• **Assigned task**: Only the lines below from the one that holds "Figure 5. Overall" through the one that holds "Figure 3. ( a" should appear in the answer, copied exactly, end lines included and pictures omitted.

• **Given records**:
■ ■ ■ ■
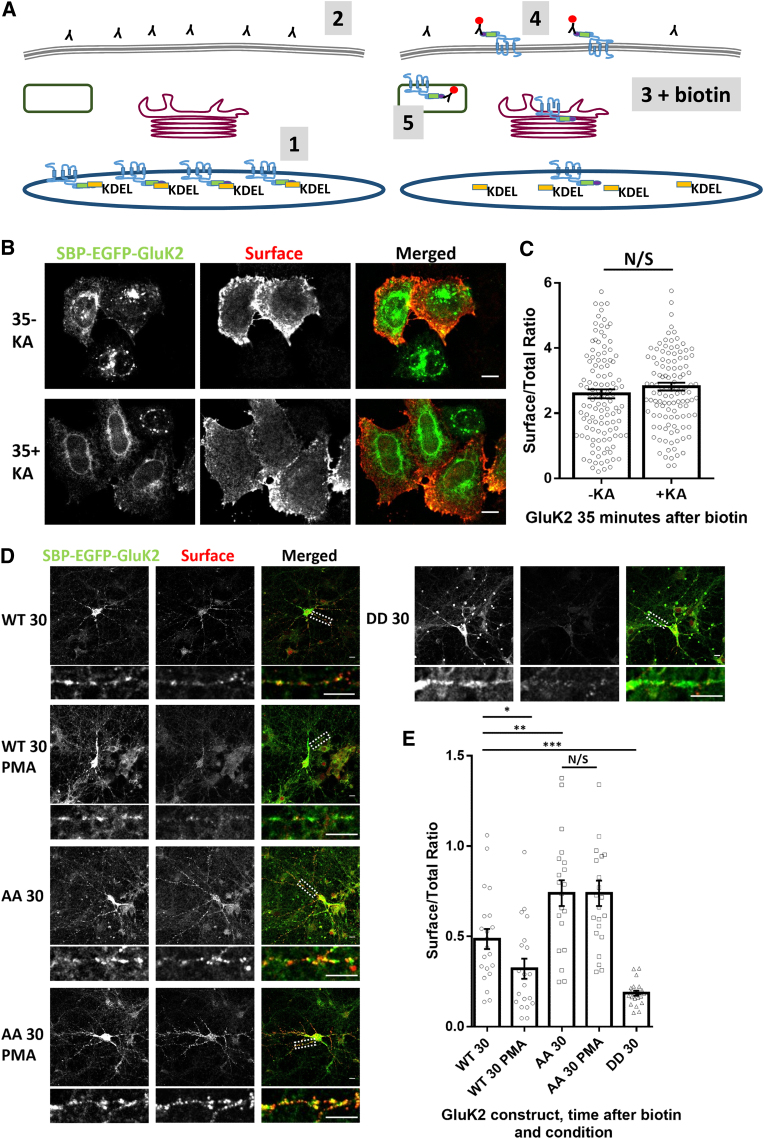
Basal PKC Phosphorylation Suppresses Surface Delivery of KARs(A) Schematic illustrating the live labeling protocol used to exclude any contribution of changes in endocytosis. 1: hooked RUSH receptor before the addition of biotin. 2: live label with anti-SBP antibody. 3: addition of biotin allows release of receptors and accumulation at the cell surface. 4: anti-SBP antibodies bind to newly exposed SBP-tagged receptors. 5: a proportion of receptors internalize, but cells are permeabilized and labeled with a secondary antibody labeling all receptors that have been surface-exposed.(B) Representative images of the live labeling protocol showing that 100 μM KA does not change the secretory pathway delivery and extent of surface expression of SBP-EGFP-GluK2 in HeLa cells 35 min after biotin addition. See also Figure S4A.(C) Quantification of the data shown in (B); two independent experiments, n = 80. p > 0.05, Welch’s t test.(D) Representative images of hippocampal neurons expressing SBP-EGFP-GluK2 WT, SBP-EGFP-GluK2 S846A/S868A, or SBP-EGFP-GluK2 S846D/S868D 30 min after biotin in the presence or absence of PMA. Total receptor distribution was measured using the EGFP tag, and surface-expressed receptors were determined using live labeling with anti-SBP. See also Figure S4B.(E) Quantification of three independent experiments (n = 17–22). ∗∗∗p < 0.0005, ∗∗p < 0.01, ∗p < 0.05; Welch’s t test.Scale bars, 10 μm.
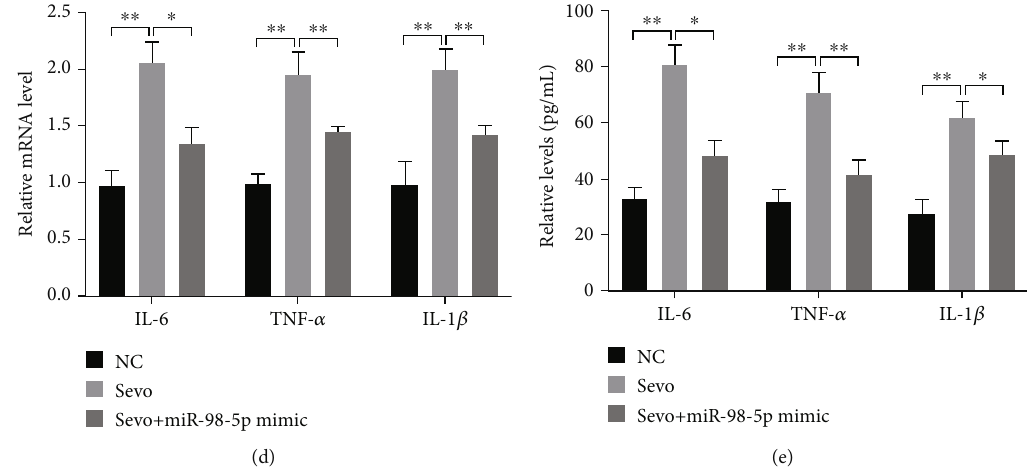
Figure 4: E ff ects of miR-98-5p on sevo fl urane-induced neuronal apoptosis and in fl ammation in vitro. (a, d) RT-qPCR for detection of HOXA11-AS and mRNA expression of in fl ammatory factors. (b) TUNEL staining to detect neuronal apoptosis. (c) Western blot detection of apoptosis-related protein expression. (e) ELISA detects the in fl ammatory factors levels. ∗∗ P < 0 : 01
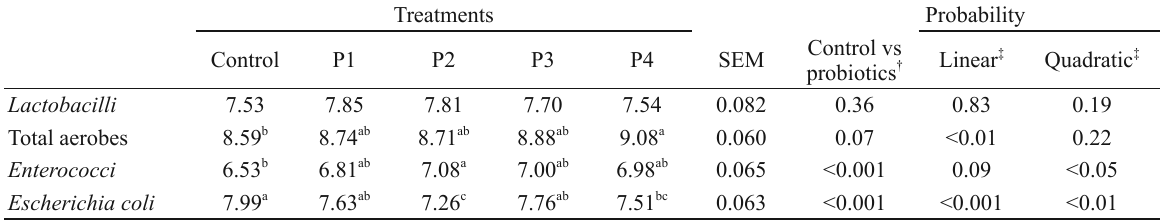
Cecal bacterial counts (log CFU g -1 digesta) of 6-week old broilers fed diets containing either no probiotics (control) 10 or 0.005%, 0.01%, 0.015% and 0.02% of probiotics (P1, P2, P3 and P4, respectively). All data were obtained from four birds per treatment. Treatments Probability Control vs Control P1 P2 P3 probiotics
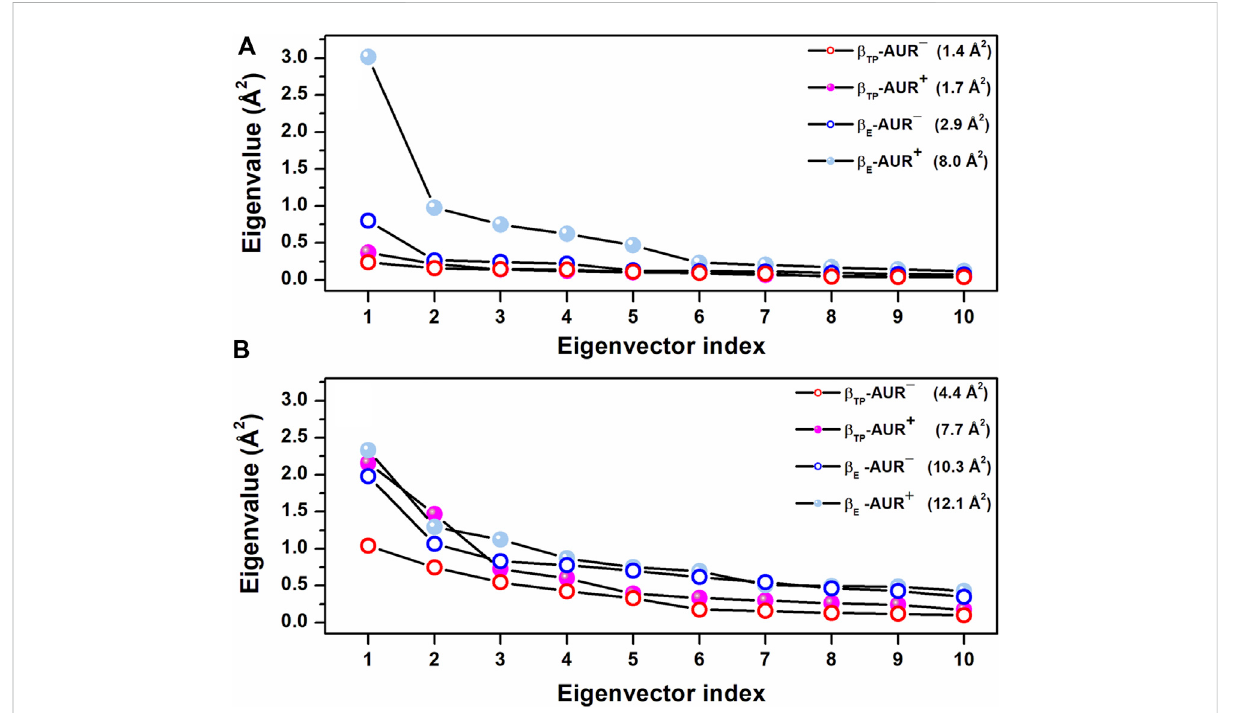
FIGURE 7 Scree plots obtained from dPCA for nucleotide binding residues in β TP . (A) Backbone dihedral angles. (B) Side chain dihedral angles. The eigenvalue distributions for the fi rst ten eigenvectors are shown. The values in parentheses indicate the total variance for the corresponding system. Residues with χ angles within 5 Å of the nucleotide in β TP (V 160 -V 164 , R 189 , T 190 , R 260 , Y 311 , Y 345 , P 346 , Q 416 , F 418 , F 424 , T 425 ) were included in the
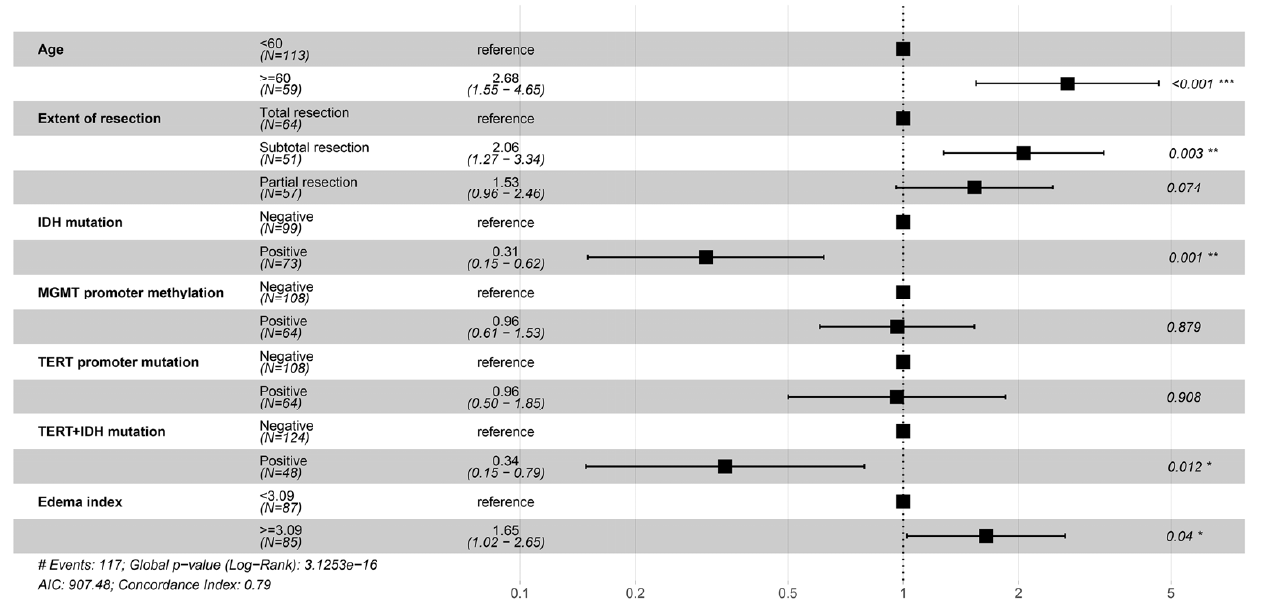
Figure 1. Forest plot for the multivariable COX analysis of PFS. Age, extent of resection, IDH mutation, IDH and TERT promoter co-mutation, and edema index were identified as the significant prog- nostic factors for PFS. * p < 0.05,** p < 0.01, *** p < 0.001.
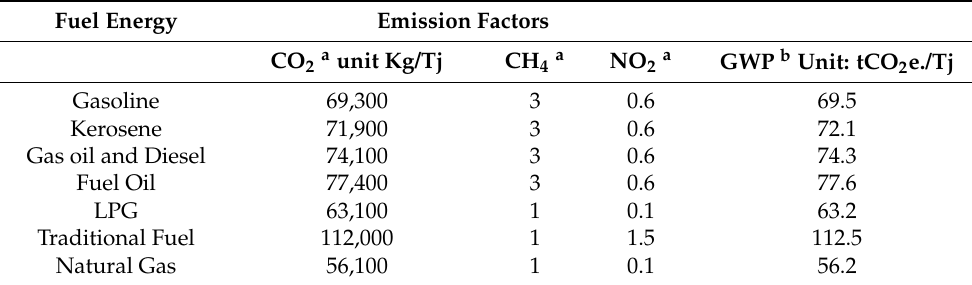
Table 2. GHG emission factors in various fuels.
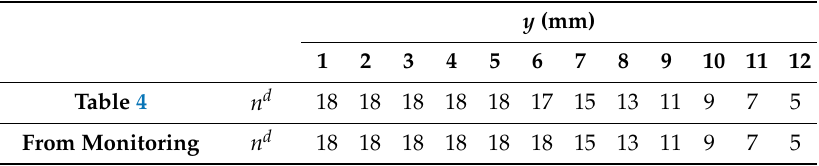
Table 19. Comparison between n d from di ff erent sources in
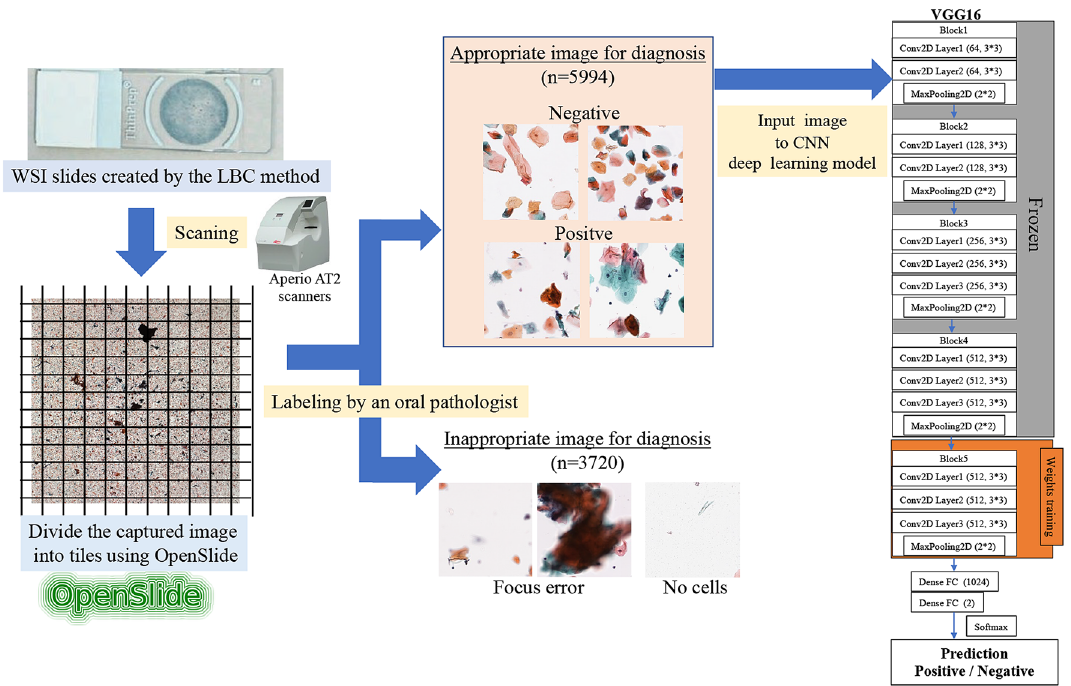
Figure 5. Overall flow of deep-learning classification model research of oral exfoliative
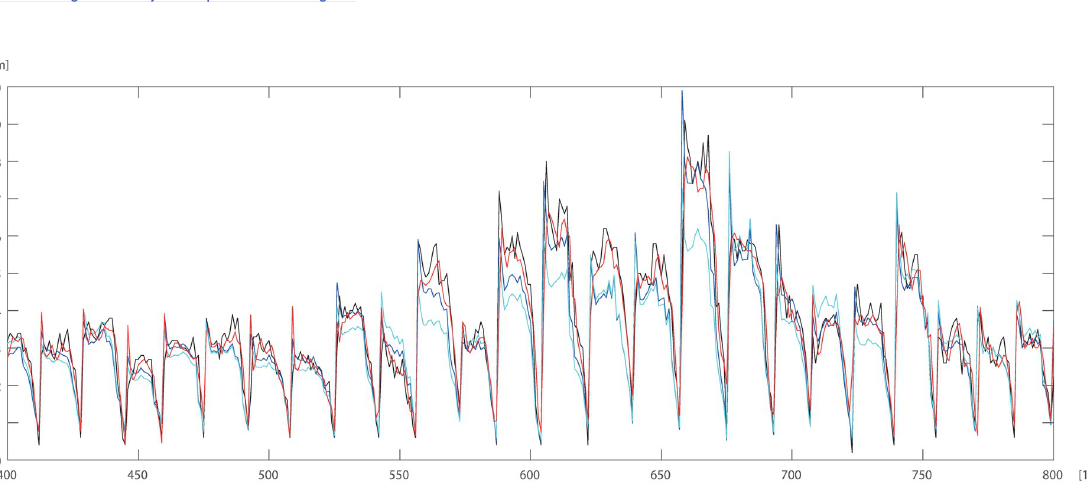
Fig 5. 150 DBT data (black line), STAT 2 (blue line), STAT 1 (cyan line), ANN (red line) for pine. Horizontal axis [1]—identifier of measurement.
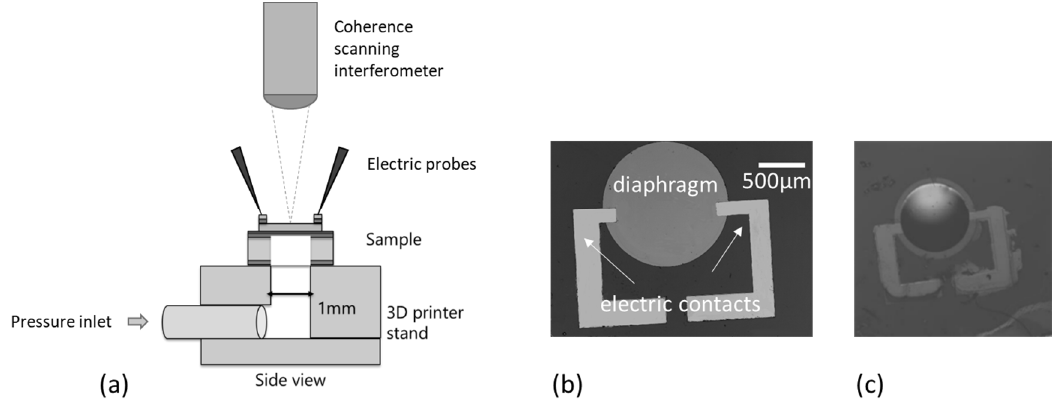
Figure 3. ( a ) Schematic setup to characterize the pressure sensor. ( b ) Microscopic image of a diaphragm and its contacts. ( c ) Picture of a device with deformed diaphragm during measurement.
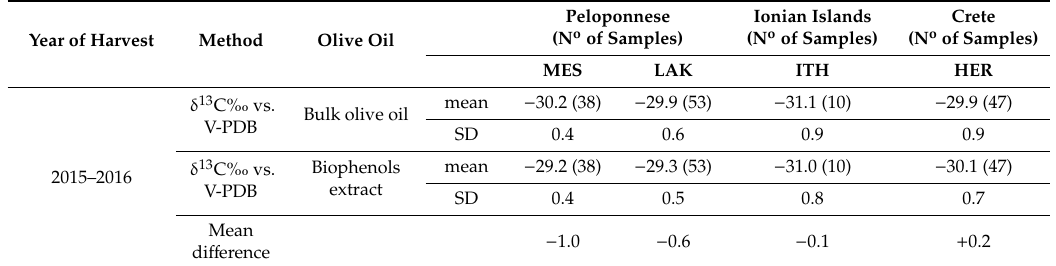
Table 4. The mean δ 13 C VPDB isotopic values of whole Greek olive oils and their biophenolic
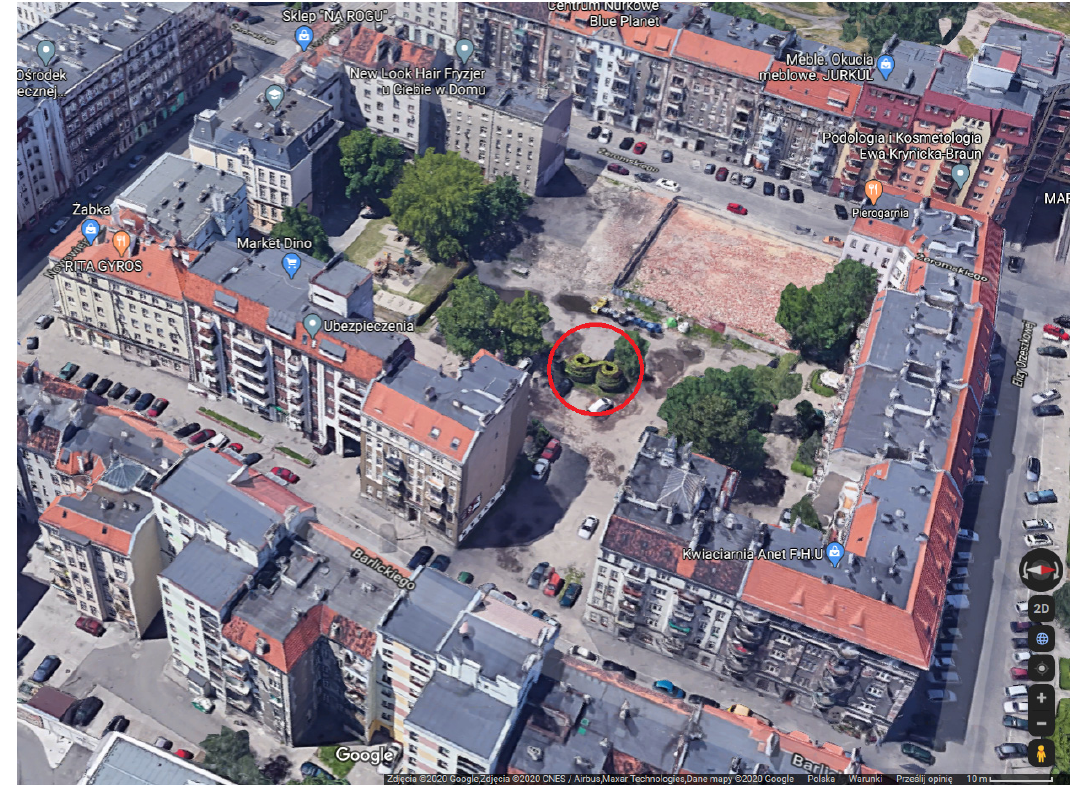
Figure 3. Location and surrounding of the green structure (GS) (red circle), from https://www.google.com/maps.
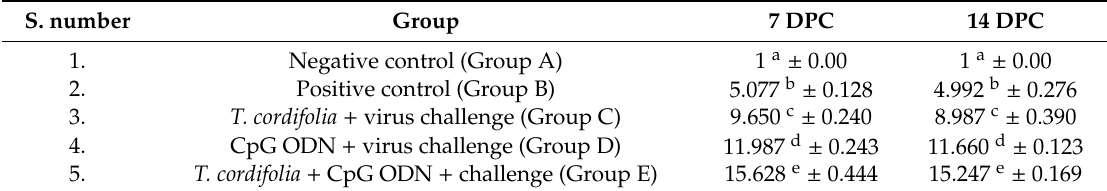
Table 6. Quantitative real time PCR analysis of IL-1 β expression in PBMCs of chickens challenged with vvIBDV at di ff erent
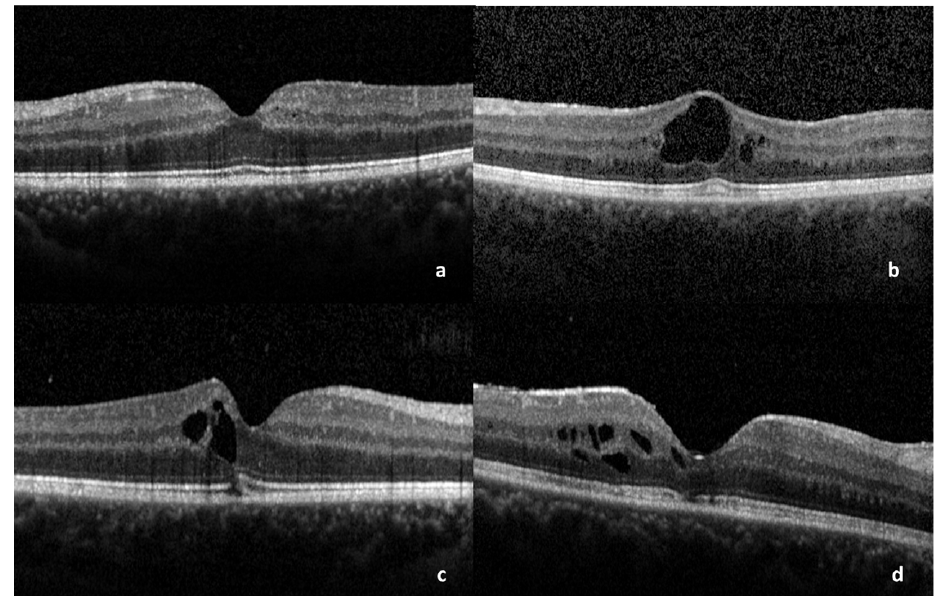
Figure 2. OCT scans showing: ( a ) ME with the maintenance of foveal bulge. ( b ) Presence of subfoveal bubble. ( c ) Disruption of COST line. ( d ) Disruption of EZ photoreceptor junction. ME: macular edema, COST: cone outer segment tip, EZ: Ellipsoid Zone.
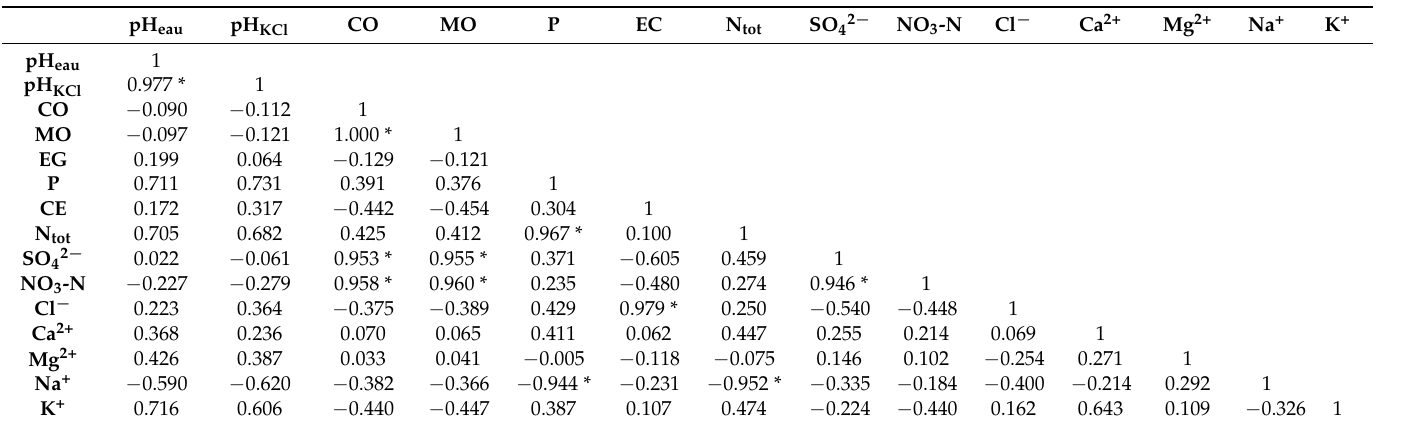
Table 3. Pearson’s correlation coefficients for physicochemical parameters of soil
■ ■ ■ ■
• **Written answer**:
Figure 5. Overall flow of deep-learning classification model research of oral exfoliative
Fig 5. 150 DBT data (black line), STAT 2 (blue line), STAT 1 (cyan line), ANN (red line) for pine. Horizontal axis [1]—identifier of measurement.
Figure 3. ( a ) Schematic setup to characterize the pressure sensor. ( b ) Microscopic image of a diaphragm and its contacts. ( c ) Picture of a device with deformed diaphragm during measurement.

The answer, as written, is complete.